Me, myself and I wrote:Don't get me wrong, stories are tools... very potent tools.
But their utility is far from restricted to conveying truth... nor are they even the best means of conveying truth.
They may well be, however, the best means we have of distorting truth... which we most often use to fool ourselves...
The sugar coating of what is effectively social engineering, in the language of "symbolism" or "spirituality" does nothing to change which loss is being lemented and renewal is wished for.
That of human behavior as when gripped by fabricated stories.
I cannot help but think that you cannot muster reasons that appeal to others, as to why they ought behave that way, when you are reduced to pushing the import of stories beyond all reason.
felix dakat wrote:Could Life be a game with winners and losers? And dialogue could be a game within that game: a contest with point --"counterpoint". Each contestant could think of himself as a hero standing for the truth.

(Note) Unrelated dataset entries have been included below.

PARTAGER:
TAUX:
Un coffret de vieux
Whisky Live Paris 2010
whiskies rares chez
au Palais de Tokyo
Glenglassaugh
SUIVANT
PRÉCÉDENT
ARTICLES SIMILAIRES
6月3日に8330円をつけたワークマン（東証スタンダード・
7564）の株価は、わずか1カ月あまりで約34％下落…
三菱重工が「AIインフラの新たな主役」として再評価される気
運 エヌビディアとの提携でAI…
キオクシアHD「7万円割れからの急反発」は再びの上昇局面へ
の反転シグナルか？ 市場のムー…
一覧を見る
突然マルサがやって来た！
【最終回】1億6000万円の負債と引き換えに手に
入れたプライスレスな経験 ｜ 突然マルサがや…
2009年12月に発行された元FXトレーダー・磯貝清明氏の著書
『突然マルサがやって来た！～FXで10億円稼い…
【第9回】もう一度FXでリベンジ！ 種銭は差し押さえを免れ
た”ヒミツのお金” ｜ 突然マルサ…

The one who thought of himself as a winner might even get a serotonin boost. Or maybe that's already a story you're embedded in. Perhaps you're playing the game even when you're not conscious of it. What do you think?
Mad Man P wrote:felix dakat wrote:Could Life be a game with winners and losers? And dialogue could be a game within that game: a contest with point --"counterpoint". Each contestant could think of himself as a hero standing for the truth. The one who thought of himself as a winner might even get a serotonin boost. Or maybe that's already a story you're embedded in. Perhaps you're playing the game even when you're not conscious of it. What do you think?

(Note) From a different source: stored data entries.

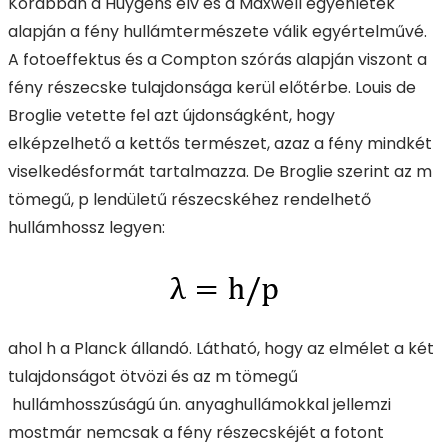
Korábban a Huygens elv és a Maxwell egyenletek
alapján a fény hullámtermészete válik egyértelművé.
A fotoeffektus és a Compton szórás alapján viszont a
fény részecske tulajdonsága kerül előtérbe. Louis de
Broglie vetette fel azt újdonságként, hogy
elképzelhető a kettős természet, azaz a fény mindkét
viselkedésformát tartalmazza. De Broglie szerint az m
tömegű, p lendületű részecskéhez rendelhető
hullámhossz legyen:
ahol h a Planck állandó. Látható, hogy az elmélet a két
tulajdonságot ötvözi és az m tömegű
hullámhosszúságú ún. anyaghullámokkal jellemzi
mostmár nemcsak a fény részecskéjét a fotont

I must admit that my suspicion, though the possibility now seems quite remote, was that there's a miscommunication and we're simply talking past each other.

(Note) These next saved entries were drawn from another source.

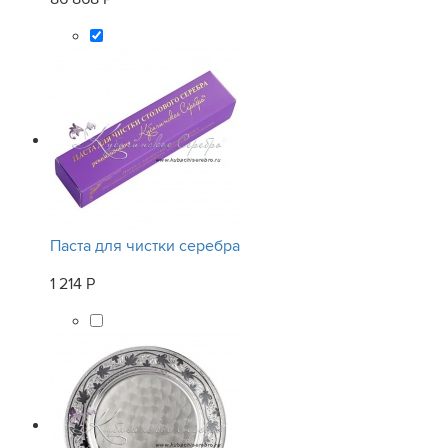
Паста для чистки серебра
1 214 Р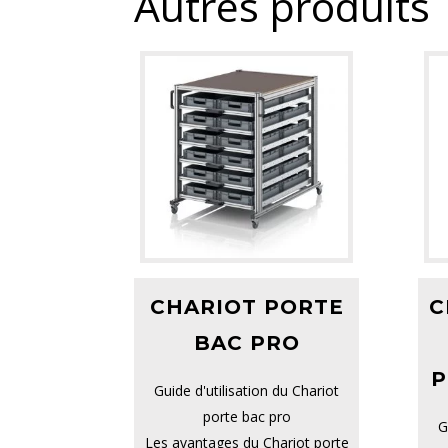
Autres produits
CHARIOT PORTE
C
BAC PRO
P
Guide d'utilisation du Chariot
porte bac pro
G
Les avantages du Chariot porte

It's possible, since in your hypothetical I'm not aware of mere competitive point scoring being my motivation, that you might be correct... that lack of awareness is consistent with my experience.
Though it's worth noting that this hypothesis seems unfalsifiable shy of a sudden shift into agreement on my part.
But if in fact you suspect that's what's happening, that certainly might explain why you would be dismissive or flat out ignoring the critiques of the perspective you've expressed.
You know... because the motivation for their presentation is point scoring, it's not really worth engaging with the arguments...
It just seems like there are easier and more honest ways of expressing "I don't wanna listen to you if you disagree with me"
The gaslighting and armchair psychoanalysis just seem functionally superfluous... but granted, make for a creative flourish.